ABD nüfusu içerisinde fazla bir yekün tutmadıkları halde Kongre’de iki müslüman üye (Minnesota’dan Keith Ellison ile Indiana’dan Andre Carson) bulunuyor. Seçilmiş gelmişler... Acaba içlerinden biri kadın olsaydı ve Kongre’de başörtüsüyle bulunmak isteseydi, ABD’de kimsenin aklına ‘gelenekler’ gerekçesiyle karşı çıkmak gelir miydi?
2007 yılına kadar ABD Kongresi’nde müslüman üye bulunmuyordu; şimdi iki müslüman üyenin bulunması ‘geleneklere’ aykırı mı sayılacak?
Kongre, her oturumuna, aralarında Kur’an-ı Kerim’in de bulunduğu kutsal kitaplardan âyetler okunarak ve duayla başlıyor... ABD başkanları, her yıl, şubat ayının ilk perşembe sabahı, ‘milli dua kahvaltısı’ için özel konuklarını ağırlıyor...
Din ağırlıklı sohbetler sonrasında siyasiler hep beraber dua ediyorlar...
Böyle bir ülke, CHP’nin kapısını çalmaya hazırlandığı Amerika...
Gelenekler bu denli önemliyse CHP için, her şeyden önce üzerinde düşünmeleri gereken bir başka nokta var: Birilerinin ‘icazet alma’ amaçlı olduğunu iddia etmesine yol açan ABD’ye çıkartma yapma CHP geleneklerine uygun mu? Değil, ama görüyorsunuz, şartlar CHP’yi geleneğini bozmaya zorluyor...

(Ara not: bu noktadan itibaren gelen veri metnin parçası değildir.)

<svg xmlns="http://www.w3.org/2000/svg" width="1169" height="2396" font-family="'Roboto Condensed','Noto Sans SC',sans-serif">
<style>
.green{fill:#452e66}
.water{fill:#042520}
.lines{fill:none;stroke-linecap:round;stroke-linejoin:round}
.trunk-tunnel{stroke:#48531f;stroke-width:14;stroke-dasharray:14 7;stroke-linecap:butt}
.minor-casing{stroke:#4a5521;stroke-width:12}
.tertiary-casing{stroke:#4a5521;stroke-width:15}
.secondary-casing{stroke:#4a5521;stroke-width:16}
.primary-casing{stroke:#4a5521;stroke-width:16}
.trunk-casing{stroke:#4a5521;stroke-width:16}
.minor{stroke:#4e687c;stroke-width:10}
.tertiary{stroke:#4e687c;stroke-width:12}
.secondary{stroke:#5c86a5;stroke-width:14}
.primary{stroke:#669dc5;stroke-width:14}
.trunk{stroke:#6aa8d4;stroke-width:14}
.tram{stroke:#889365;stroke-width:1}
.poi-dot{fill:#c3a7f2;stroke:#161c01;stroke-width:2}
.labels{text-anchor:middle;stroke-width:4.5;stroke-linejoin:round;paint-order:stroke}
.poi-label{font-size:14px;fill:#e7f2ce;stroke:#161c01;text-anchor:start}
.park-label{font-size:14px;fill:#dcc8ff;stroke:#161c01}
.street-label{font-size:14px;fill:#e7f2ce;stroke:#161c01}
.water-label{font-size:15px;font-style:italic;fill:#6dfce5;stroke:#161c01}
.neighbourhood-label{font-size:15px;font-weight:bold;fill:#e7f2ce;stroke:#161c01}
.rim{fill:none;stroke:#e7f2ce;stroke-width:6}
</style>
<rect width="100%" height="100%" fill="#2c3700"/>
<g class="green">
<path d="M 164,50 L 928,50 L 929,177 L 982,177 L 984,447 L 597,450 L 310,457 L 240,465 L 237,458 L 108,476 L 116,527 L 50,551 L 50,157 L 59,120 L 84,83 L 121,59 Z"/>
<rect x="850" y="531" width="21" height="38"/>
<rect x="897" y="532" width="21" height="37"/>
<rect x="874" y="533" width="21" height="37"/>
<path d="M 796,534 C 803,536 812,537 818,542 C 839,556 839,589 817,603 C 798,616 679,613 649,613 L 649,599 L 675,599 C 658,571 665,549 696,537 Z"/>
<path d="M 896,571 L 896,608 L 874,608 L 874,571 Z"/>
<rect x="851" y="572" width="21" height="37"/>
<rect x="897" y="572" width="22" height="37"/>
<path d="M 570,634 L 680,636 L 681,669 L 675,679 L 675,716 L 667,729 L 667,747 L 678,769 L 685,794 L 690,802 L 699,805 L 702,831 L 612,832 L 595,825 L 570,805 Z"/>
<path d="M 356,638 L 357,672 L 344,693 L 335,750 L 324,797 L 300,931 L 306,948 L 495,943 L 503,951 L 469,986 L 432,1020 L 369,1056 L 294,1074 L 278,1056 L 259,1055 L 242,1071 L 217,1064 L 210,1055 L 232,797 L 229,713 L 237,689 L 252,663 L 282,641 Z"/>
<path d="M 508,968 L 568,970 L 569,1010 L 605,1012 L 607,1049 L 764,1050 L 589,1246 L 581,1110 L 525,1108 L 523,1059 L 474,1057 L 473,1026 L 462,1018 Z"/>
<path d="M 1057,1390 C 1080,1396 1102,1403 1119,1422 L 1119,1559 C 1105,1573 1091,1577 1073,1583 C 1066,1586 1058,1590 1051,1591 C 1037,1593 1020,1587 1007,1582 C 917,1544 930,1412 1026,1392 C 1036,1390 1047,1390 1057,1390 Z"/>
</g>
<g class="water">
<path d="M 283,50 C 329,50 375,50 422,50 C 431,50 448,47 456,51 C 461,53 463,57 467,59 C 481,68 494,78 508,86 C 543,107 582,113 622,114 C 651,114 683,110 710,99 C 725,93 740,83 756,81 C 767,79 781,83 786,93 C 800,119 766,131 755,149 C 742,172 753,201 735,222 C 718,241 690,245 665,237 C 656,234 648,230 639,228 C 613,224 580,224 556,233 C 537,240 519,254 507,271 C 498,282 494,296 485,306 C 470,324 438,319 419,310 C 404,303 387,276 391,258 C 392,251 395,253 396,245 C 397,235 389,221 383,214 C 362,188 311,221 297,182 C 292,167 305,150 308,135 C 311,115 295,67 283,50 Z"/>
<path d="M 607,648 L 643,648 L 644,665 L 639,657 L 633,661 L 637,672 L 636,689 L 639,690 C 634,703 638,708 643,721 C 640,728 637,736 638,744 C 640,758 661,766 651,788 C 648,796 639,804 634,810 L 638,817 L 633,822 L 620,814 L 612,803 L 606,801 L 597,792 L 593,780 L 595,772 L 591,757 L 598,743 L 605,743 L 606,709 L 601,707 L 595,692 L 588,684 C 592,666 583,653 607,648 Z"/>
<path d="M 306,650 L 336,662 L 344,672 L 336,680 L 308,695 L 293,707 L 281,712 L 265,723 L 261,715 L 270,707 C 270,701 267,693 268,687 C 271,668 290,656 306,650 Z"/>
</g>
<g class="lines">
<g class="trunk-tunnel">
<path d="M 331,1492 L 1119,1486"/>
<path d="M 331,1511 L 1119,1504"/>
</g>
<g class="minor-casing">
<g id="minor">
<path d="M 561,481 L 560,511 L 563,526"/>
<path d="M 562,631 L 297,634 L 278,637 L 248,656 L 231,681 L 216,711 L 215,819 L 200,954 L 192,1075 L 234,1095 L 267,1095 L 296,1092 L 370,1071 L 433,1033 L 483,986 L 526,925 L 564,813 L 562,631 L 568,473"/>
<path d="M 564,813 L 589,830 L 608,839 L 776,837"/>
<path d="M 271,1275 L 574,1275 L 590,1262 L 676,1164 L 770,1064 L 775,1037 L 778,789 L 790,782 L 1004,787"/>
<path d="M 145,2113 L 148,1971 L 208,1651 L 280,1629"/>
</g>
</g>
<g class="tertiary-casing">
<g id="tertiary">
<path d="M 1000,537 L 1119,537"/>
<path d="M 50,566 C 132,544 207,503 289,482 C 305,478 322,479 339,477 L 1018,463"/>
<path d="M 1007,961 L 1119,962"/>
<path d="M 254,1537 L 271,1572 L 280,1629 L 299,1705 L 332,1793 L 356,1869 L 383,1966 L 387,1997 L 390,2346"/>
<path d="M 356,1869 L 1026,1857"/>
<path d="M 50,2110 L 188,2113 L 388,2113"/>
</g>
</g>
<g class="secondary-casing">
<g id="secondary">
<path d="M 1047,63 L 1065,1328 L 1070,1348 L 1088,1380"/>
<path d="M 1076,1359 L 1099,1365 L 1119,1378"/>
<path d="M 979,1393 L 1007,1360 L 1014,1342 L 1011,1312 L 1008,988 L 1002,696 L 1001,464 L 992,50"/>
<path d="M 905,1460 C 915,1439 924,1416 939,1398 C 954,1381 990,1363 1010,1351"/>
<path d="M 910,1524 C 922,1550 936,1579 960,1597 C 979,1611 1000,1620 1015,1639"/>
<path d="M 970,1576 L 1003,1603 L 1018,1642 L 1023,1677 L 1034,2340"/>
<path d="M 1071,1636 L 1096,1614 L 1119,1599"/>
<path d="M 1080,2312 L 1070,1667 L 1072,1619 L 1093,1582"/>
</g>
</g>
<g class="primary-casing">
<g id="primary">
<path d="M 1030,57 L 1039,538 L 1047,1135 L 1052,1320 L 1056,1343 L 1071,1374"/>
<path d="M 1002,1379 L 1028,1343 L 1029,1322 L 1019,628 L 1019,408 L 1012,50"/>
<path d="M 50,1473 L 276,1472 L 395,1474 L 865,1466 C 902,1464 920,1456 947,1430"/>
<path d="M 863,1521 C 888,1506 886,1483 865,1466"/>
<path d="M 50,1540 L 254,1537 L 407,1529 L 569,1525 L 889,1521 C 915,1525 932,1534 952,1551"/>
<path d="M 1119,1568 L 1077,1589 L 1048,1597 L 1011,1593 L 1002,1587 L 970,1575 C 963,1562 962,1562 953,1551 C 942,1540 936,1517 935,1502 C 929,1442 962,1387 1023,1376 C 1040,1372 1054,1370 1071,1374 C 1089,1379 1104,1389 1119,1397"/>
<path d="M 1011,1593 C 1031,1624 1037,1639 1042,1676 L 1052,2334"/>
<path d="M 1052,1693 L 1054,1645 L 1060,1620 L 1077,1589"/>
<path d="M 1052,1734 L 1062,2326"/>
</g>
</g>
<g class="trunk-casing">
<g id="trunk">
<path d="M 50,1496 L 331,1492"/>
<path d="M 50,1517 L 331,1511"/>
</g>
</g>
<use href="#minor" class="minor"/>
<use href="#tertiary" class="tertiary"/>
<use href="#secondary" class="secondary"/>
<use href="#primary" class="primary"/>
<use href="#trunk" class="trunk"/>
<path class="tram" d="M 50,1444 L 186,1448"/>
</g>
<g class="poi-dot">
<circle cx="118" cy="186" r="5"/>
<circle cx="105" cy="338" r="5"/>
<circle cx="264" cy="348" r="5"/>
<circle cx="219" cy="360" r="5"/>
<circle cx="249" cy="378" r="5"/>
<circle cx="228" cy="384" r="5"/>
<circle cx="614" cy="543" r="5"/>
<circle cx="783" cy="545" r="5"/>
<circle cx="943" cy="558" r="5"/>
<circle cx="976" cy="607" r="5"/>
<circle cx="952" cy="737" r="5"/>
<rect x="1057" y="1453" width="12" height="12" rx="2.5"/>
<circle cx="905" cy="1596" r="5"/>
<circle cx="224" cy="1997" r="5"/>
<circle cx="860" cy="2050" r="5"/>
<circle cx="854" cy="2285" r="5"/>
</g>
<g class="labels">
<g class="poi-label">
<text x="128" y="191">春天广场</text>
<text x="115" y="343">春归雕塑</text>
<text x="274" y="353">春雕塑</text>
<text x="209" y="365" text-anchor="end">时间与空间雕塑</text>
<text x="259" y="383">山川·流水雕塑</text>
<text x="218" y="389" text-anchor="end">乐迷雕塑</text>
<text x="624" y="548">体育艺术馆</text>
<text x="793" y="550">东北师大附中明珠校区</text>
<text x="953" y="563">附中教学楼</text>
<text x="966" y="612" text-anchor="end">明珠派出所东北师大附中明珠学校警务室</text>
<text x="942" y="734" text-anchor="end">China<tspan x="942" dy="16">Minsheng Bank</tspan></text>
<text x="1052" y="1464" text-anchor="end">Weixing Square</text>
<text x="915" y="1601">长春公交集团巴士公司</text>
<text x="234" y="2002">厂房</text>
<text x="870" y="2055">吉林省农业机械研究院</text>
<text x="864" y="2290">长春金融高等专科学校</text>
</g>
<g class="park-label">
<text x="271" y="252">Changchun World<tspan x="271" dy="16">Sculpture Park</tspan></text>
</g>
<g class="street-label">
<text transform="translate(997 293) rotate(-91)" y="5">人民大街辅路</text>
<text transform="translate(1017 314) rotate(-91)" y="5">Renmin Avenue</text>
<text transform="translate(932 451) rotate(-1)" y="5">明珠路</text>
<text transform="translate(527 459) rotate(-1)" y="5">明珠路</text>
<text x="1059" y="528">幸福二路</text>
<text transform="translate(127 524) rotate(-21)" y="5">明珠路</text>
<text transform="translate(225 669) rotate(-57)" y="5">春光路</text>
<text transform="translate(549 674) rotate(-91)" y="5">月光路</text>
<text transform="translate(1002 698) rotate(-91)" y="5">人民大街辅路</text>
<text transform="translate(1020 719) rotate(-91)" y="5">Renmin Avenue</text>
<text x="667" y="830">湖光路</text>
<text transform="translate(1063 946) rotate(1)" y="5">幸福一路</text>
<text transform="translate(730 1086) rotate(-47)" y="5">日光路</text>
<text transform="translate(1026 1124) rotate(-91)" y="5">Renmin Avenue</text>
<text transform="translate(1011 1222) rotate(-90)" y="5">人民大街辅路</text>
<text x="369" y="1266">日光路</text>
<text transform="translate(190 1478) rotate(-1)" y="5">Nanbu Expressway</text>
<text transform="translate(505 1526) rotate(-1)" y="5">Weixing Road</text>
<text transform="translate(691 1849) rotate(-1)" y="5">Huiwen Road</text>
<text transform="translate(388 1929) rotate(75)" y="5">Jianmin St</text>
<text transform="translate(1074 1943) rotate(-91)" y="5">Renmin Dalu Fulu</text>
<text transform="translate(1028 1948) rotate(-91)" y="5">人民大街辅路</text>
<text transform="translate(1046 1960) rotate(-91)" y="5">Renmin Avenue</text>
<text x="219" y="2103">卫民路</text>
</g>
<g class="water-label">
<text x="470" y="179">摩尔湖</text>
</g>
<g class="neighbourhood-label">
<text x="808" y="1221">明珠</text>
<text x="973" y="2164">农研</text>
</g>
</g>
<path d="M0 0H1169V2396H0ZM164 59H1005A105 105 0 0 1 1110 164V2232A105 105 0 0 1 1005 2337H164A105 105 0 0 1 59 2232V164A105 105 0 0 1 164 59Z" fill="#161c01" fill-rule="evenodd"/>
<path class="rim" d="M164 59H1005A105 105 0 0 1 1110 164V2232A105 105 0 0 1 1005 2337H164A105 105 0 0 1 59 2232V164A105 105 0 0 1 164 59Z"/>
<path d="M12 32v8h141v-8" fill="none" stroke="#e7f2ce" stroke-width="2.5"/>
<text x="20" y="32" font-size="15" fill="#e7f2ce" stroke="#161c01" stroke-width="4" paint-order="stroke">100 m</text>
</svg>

Türkiye’nin bugünkü şartları da, çok farklı dönemlerde oluşmuş ‘başörtüsüz Meclis’ geleneğini bozmayı gerektiriyor...
O dönemler, Meclis’te kadın sayısının az olduğu, Anadolu’nun henüz sisteme kendini uyarlama sıkıntısı çektiği dönemlerdi. Her seçimde kadın milletvekili sayısı artıyor ve Anadolu halkı siyasete ağırlığını bizzat koyuyor.
Yoksa ‘halksız demokrasi’ dönemlerini mi özlüyor CHP?